** start Data provided **

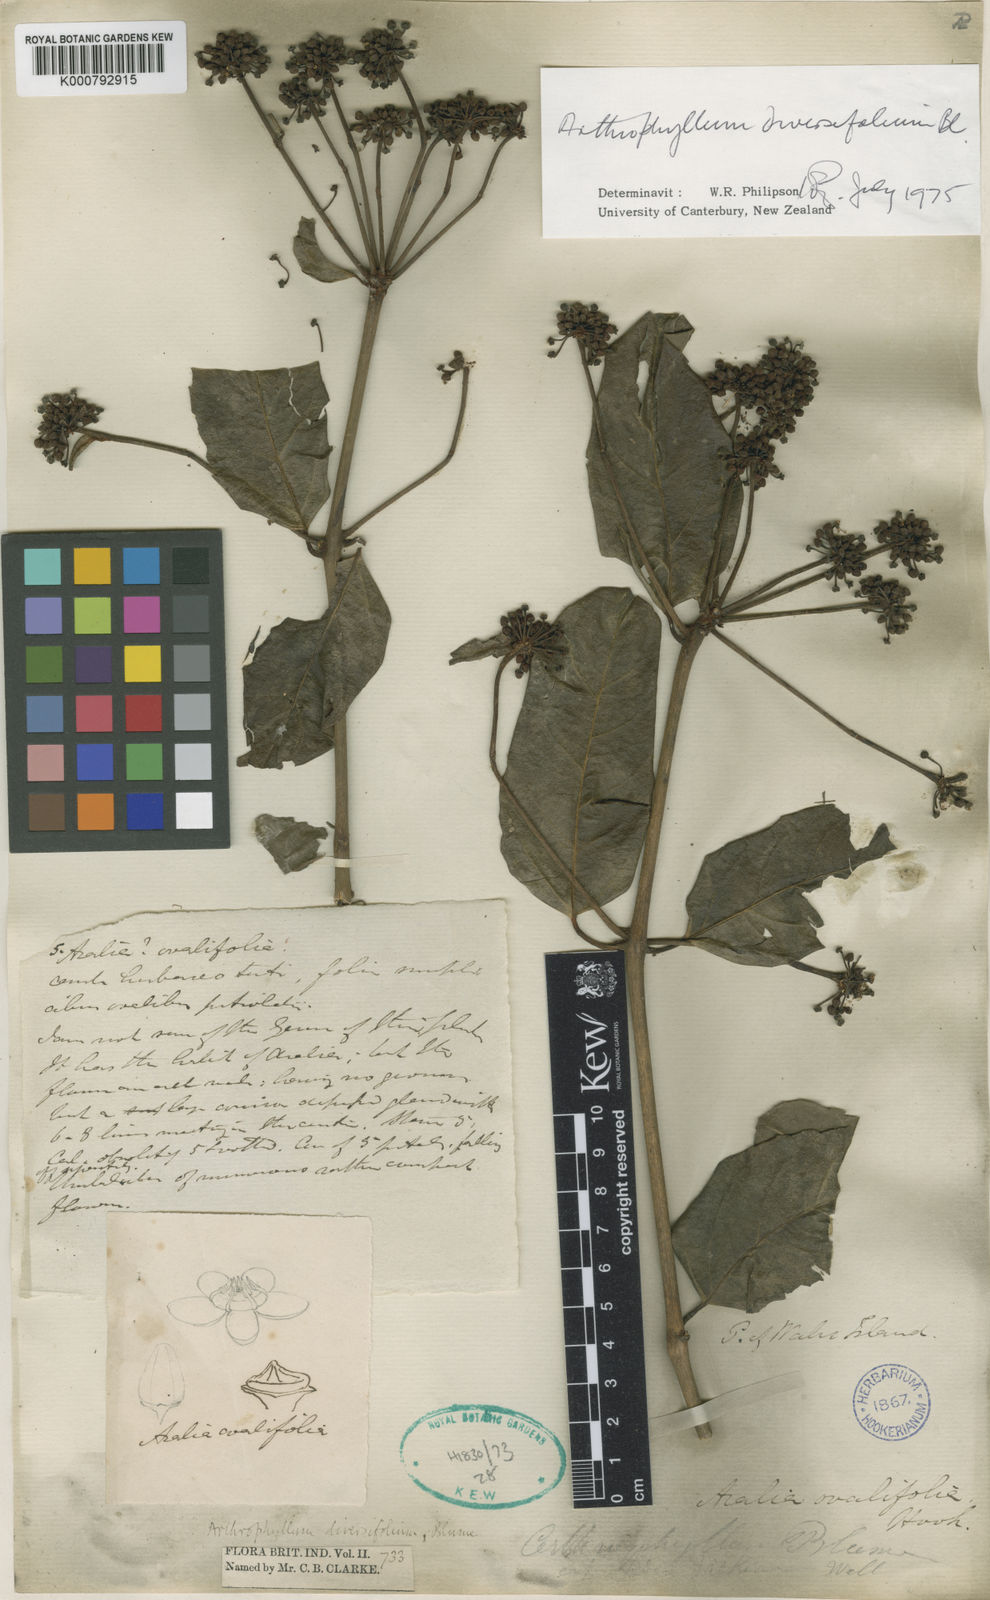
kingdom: Plantae
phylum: Tracheophyta
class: Magnoliopsida
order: Apiales
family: Araliaceae
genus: Polyscias
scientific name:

** end Data provided **

Given instruction:
Please copy out every text line of the material above, keeping each one word for word and leaving out the pictures.

Exercise solution:
kingdom: Plantae
phylum: Tracheophyta
class: Magnoliopsida
order: Apiales
family: Araliaceae
genus: Polyscias
scientific name:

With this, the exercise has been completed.